Excerpted data

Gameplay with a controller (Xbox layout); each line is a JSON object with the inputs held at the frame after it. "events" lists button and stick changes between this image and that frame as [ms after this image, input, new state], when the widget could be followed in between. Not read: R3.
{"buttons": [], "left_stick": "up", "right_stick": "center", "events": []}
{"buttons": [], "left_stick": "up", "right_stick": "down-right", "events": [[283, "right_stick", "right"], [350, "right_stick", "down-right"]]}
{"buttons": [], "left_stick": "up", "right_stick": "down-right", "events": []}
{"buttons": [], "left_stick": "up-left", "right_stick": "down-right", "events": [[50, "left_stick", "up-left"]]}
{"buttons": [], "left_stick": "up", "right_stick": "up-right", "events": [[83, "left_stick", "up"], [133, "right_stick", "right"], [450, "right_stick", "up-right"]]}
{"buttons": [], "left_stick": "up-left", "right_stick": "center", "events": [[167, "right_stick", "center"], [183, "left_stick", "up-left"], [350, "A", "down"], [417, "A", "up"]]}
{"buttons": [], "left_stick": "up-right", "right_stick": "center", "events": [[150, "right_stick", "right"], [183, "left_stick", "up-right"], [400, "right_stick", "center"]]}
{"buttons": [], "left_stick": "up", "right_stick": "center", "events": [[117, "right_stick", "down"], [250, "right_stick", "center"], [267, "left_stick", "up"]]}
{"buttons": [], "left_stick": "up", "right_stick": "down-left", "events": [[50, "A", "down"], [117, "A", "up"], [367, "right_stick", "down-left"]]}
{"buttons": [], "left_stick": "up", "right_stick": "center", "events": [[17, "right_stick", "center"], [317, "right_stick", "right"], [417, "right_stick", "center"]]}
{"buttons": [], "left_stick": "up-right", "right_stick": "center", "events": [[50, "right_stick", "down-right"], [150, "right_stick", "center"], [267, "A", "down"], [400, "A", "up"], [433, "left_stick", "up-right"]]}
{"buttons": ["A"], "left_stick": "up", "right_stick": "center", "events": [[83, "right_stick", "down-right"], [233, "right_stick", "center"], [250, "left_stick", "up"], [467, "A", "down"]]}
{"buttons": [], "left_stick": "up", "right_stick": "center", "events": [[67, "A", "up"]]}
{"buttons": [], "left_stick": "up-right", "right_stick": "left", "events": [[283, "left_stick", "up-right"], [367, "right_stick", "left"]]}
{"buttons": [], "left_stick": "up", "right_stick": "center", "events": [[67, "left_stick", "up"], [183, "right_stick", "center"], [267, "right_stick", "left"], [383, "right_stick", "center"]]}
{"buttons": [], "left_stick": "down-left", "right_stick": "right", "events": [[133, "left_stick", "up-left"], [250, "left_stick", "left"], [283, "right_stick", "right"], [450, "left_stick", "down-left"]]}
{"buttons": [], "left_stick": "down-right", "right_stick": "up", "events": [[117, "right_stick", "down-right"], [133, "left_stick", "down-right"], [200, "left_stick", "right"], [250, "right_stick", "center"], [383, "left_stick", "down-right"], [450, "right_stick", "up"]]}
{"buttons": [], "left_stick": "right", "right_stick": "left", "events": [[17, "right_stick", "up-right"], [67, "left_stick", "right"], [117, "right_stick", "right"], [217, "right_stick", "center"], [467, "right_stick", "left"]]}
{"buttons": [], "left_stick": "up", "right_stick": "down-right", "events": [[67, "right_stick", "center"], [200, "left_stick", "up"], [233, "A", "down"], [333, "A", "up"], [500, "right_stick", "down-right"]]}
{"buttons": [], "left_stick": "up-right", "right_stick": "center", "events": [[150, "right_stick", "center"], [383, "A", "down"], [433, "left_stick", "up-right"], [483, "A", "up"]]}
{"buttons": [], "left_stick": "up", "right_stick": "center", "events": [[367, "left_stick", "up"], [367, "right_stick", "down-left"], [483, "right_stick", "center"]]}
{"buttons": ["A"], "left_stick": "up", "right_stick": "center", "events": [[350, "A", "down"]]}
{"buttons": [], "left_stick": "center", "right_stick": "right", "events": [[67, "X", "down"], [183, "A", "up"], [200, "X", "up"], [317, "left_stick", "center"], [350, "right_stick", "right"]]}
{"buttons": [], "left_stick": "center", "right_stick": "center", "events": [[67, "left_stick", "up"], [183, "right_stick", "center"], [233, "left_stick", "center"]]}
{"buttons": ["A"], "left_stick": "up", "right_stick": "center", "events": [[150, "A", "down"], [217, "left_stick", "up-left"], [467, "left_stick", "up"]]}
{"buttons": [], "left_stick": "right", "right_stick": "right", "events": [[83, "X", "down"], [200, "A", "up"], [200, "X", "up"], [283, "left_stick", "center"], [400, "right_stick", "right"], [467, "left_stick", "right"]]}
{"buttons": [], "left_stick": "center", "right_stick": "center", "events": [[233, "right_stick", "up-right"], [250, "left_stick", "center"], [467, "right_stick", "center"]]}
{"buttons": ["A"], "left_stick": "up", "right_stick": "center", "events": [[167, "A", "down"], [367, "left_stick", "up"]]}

Brief
Each record must be copied out exactly and in full.

Task answer
Gameplay with a controller (Xbox layout); each line is a JSON object with the inputs held at the frame after it. "events" lists button and stick changes between this image and that frame as [ms after this image, input, new state], when the widget could be followed in between. Not read: R3.
{"buttons": [], "left_stick": "up", "right_stick": "center", "events": []}
{"buttons": [], "left_stick": "up", "right_stick": "down-right", "events": [[283, "right_stick", "right"], [350, "right_stick", "down-right"]]}
{"buttons": [], "left_stick": "up", "right_stick": "down-right", "events": []}
{"buttons": [], "left_stick": "up-left", "right_stick": "down-right", "events": [[50, "left_stick", "up-left"]]}
{"buttons": [], "left_stick": "up", "right_stick": "up-right", "events": [[83, "left_stick", "up"], [133, "right_stick", "right"], [450, "right_stick", "up-right"]]}
{"buttons": [], "left_stick": "up-left", "right_stick": "center", "events": [[167, "right_stick", "center"], [183, "left_stick", "up-left"], [350, "A", "down"], [417, "A", "up"]]}
{"buttons": [], "left_stick": "up-right", "right_stick": "center", "events": [[150, "right_stick", "right"], [183, "left_stick", "up-right"], [400, "right_stick", "center"]]}
{"buttons": [], "left_stick": "up", "right_stick": "center", "events": [[117, "right_stick", "down"], [250, "right_stick", "center"], [267, "left_stick", "up"]]}
{"buttons": [], "left_stick": "up", "right_stick": "down-left", "events": [[50, "A", "down"], [117, "A", "up"], [367, "right_stick", "down-left"]]}
{"buttons": [], "left_stick": "up", "right_stick": "center", "events": [[17, "right_stick", "center"], [317, "right_stick", "right"], [417, "right_stick", "center"]]}
{"buttons": [], "left_stick": "up-right", "right_stick": "center", "events": [[50, "right_stick", "down-right"], [150, "right_stick", "center"], [267, "A", "down"], [400, "A", "up"], [433, "left_stick", "up-right"]]}
{"buttons": ["A"], "left_stick": "up", "right_stick": "center", "events": [[83, "right_stick", "down-right"], [233, "right_stick", "center"], [250, "left_stick", "up"], [467, "A", "down"]]}
{"buttons": [], "left_stick": "up", "right_stick": "center", "events": [[67, "A", "up"]]}
{"buttons": [], "left_stick": "up-right", "right_stick": "left", "events": [[283, "left_stick", "up-right"], [367, "right_stick", "left"]]}
{"buttons": [], "left_stick": "up", "right_stick": "center", "events": [[67, "left_stick", "up"], [183, "right_stick", "center"], [267, "right_stick", "left"], [383, "right_stick", "center"]]}
{"buttons": [], "left_stick": "down-left", "right_stick": "right", "events": [[133, "left_stick", "up-left"], [250, "left_stick", "left"], [283, "right_stick", "right"], [450, "left_stick", "down-left"]]}
{"buttons": [], "left_stick": "down-right", "right_stick": "up", "events": [[117, "right_stick", "down-right"], [133, "left_stick", "down-right"], [200, "left_stick", "right"], [250, "right_stick", "center"], [383, "left_stick", "down-right"], [450, "right_stick", "up"]]}
{"buttons": [], "left_stick": "right", "right_stick": "left", "events": [[17, "right_stick", "up-right"], [67, "left_stick", "right"], [117, "right_stick", "right"], [217, "right_stick", "center"], [467, "right_stick", "left"]]}
{"buttons": [], "left_stick": "up", "right_stick": "down-right", "events": [[67, "right_stick", "center"], [200, "left_stick", "up"], [233, "A", "down"], [333, "A", "up"], [500, "right_stick", "down-right"]]}
{"buttons": [], "left_stick": "up-right", "right_stick": "center", "events": [[150, "right_stick", "center"], [383, "A", "down"], [433, "left_stick", "up-right"], [483, "A", "up"]]}
{"buttons": [], "left_stick": "up", "right_stick": "center", "events": [[367, "left_stick", "up"], [367, "right_stick", "down-left"], [483, "right_stick", "center"]]}
{"buttons": ["A"], "left_stick": "up", "right_stick": "center", "events": [[350, "A", "down"]]}
{"buttons": [], "left_stick": "center", "right_stick": "right", "events": [[67, "X", "down"], [183, "A", "up"], [200, "X", "up"], [317, "left_stick", "center"], [350, "right_stick", "right"]]}
{"buttons": [], "left_stick": "center", "right_stick": "center", "events": [[67, "left_stick", "up"], [183, "right_stick", "center"], [233, "left_stick", "center"]]}
{"buttons": ["A"], "left_stick": "up", "right_stick": "center", "events": [[150, "A", "down"], [217, "left_stick", "up-left"], [467, "left_stick", "up"]]}
{"buttons": [], "left_stick": "right", "right_stick": "right", "events": [[83, "X", "down"], [200, "A", "up"], [200, "X", "up"], [283, "left_stick", "center"], [400, "right_stick", "right"], [467, "left_stick", "right"]]}
{"buttons": [], "left_stick": "center", "right_stick": "center", "events": [[233, "right_stick", "up-right"], [250, "left_stick", "center"], [467, "right_stick", "center"]]}
{"buttons": ["A"], "left_stick": "up", "right_stick": "center", "events": [[167, "A", "down"], [367, "left_stick", "up"]]}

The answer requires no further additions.